Text passage:
-- -- --

New Action Parameters

For generateDocument:

enableImageIntegration: boolean (default: true)
maxSectionLength: int (threshold for "complex" sections, default: 500 words)
parallelGeneration: boolean (default: true) - enable parallel section generation
progressLogging: boolean (default: true) - send ChatLog progress updates

For sub-prompts:

sectionContext: Previous sections for context
cachedContent: Extracted content cache (to avoid re-extraction)
targetSection: Section metadata
previousSections: Array of already-generated sections for continuity

Benefits

Image Integration: Images can be generated and embedded into documents
Structured Approach: Clear separation of structure and content
Efficiency: Content extracted once, reused across sections
Scalability: Can handle very long documents by splitting into sections
Quality: Better control over complex sections (images, long chapters)
Flexibility: Can generate different content types per section

Migration Strategy

Note: No backwards compatibility needed - can implement directly as new default.

Phase 1: Implement hierarchical generation as new default
Phase 2: Update renderers (HTML, PDF, XLSX, PPTX) for image support
Phase 3: Testing and refinement
Phase 4: Remove old single-pass mode (or keep as internal fallback only)

Example Workflow

User Request: "Create a children's bedtime story with 5 illustrations"

-- -- --

Dataset rows:
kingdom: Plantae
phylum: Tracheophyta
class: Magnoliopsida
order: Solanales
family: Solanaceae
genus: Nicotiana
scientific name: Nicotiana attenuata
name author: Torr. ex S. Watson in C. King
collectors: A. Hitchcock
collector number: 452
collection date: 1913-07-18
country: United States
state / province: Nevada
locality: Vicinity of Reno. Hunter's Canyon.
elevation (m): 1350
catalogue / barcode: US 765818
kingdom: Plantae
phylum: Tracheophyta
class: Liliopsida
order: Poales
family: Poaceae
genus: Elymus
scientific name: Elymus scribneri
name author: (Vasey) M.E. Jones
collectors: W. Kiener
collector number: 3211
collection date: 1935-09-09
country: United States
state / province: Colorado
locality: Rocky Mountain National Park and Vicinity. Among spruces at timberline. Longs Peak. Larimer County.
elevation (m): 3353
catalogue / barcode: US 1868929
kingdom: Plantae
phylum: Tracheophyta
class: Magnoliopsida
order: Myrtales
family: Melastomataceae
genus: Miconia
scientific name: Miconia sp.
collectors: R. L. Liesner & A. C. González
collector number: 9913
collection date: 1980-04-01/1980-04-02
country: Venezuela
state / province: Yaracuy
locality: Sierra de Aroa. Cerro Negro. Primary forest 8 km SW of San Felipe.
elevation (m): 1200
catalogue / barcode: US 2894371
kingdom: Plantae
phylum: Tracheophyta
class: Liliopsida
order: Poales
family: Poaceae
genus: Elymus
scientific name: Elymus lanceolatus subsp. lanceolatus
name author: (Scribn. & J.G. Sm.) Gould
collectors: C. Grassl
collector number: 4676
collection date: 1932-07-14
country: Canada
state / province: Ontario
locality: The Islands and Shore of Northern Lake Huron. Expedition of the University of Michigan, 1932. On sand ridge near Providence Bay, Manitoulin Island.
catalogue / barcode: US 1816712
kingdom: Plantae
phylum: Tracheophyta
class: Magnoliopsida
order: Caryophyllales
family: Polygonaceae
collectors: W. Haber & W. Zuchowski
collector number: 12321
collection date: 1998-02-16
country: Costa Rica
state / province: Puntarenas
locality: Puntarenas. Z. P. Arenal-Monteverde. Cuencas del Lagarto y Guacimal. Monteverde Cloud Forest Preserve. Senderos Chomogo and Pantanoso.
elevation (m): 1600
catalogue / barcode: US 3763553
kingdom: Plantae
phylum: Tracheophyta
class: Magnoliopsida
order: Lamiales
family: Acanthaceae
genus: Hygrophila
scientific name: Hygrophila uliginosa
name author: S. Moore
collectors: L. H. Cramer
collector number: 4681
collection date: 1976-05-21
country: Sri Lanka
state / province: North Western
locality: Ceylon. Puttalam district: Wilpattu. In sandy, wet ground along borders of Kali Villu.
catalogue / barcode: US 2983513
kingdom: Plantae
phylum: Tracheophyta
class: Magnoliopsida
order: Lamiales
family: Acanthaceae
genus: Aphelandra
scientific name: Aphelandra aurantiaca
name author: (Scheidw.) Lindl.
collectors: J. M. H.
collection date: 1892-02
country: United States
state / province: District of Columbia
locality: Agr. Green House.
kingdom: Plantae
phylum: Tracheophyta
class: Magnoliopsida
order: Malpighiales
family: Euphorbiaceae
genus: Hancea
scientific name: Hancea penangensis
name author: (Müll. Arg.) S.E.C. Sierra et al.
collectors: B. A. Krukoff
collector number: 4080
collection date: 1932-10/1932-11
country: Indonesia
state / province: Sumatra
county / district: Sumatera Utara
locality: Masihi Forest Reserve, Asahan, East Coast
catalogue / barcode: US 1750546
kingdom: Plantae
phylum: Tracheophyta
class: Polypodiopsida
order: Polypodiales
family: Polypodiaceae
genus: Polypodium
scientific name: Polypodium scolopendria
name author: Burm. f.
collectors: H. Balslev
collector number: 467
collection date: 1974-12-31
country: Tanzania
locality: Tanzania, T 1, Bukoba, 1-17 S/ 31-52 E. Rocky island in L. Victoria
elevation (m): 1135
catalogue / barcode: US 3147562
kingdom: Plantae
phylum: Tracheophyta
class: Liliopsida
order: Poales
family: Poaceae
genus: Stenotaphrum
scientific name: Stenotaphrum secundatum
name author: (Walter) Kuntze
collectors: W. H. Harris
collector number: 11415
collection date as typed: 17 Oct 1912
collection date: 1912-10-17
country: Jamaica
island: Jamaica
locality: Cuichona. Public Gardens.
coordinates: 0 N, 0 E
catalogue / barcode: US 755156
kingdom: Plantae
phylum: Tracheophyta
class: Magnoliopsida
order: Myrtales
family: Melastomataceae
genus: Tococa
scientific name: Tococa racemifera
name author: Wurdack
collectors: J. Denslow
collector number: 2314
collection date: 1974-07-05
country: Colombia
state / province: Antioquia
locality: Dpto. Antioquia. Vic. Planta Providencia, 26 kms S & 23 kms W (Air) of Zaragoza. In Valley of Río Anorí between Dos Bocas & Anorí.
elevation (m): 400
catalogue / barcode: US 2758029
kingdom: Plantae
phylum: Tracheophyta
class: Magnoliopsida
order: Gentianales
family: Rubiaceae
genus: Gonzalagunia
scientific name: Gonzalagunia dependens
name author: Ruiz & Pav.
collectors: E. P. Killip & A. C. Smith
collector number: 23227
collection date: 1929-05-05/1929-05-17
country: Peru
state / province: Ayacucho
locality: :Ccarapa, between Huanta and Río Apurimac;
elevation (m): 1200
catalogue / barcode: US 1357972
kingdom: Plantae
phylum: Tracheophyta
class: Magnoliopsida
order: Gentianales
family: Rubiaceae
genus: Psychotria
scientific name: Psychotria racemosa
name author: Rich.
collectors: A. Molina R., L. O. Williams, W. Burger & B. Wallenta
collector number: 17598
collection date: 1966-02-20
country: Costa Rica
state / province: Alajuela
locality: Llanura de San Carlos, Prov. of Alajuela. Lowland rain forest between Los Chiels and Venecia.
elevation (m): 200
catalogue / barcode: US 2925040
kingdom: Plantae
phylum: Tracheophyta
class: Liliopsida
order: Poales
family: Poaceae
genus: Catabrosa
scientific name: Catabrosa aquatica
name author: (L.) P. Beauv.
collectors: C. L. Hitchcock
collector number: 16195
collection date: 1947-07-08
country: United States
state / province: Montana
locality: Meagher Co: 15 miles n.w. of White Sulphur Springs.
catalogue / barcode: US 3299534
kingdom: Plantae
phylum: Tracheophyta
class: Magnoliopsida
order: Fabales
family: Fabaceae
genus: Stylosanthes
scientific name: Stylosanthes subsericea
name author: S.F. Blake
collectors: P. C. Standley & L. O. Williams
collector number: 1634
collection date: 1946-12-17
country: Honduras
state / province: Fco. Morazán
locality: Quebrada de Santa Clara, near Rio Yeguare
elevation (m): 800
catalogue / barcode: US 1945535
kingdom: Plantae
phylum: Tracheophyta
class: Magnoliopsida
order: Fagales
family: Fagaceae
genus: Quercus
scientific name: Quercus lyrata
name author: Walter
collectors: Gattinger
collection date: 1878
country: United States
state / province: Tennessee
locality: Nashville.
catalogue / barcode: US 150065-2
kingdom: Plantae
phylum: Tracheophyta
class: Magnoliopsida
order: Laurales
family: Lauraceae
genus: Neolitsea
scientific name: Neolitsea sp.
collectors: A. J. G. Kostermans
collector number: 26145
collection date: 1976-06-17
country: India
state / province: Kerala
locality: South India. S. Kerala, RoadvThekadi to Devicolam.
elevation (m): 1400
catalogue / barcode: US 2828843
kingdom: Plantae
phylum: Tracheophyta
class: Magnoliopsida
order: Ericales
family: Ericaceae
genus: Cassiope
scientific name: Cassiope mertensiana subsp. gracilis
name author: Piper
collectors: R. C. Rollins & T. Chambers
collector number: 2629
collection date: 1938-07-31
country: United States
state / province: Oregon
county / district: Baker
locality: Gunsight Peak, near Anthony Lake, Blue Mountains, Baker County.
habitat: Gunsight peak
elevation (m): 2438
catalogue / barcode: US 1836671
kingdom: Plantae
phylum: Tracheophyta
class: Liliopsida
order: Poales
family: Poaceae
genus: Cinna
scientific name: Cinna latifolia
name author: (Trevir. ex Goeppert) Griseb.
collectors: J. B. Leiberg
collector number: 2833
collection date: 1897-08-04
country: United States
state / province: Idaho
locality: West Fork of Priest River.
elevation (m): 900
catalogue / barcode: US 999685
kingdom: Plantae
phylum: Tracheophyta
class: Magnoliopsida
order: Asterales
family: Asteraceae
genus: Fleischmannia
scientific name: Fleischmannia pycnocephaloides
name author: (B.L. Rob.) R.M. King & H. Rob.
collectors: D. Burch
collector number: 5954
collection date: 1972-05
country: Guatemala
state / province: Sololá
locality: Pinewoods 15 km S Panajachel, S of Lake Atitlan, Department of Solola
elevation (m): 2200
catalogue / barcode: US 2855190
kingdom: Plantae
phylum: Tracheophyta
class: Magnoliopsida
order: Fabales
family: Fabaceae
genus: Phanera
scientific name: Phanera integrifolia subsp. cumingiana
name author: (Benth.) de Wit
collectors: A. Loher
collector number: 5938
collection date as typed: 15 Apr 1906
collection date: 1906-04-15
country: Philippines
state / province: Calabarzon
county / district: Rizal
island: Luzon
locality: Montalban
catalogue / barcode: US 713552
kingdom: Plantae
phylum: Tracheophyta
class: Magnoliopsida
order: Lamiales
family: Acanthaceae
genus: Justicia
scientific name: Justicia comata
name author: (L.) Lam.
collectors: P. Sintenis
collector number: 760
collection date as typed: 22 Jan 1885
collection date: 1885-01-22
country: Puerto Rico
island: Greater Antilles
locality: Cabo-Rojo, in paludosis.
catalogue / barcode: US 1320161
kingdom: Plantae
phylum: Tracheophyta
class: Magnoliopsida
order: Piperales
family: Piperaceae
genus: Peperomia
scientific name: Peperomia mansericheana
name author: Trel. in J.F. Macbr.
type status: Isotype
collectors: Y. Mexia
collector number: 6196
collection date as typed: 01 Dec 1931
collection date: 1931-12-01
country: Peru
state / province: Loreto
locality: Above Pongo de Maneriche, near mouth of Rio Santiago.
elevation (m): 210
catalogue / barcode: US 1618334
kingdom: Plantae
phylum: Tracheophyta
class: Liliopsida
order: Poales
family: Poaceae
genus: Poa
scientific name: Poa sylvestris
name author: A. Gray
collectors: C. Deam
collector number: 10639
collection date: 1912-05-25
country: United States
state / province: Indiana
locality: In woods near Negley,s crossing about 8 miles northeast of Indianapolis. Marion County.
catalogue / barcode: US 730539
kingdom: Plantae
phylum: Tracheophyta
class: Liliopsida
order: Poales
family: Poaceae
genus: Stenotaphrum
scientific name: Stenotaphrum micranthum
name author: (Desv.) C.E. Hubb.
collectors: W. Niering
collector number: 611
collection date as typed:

-- -- --

Resume the notes on hierarchical document generation, carrying the example workflow forward from the point at which they end.

Phase 1 Output:

{
  "metadata": {"title": "Flöckchen's Adventure"},
  "documents": [{
    "sections": [
      {"id": "title", "content_type": "heading", "complexity": "simple", ...},
      {"id": "intro", "content_type": "paragraph", "complexity": "simple", ...},
      {"id": "img1", "content_type": "image", "complexity": "complex", 
       "image_prompt": "Rabbit meeting owl", ...},
      {"id": "chapter1", "content_type": "paragraph", "complexity": "complex", ...},
      {"id": "img2", "content_type": "image", "complexity": "complex", ...},
      ...
    ]
  }]
}

Phase 2 Process:

Generate title → populate elements
Generate intro → populate elements
Generate image 1 → call ai.generate, store base64 → populate elements
Generate chapter 1 → sub-prompt → populate elements
Generate image 2 → call ai.generate, store base64 → populate elements
...

Phase 3 Output: Complete document with all sections populated, ready for rendering

Renderer Readiness Assessment

Current Renderer Status for Image Handling:

Text Renderer (rendererText.py): ✅ READY
- Skips images, shows placeholder: [Image: altText]
- No changes needed
Markdown Renderer (rendererMarkdown.py): ✅ READY
- Shows placeholder with truncated base64: ![altText](data:image/png;base64,...)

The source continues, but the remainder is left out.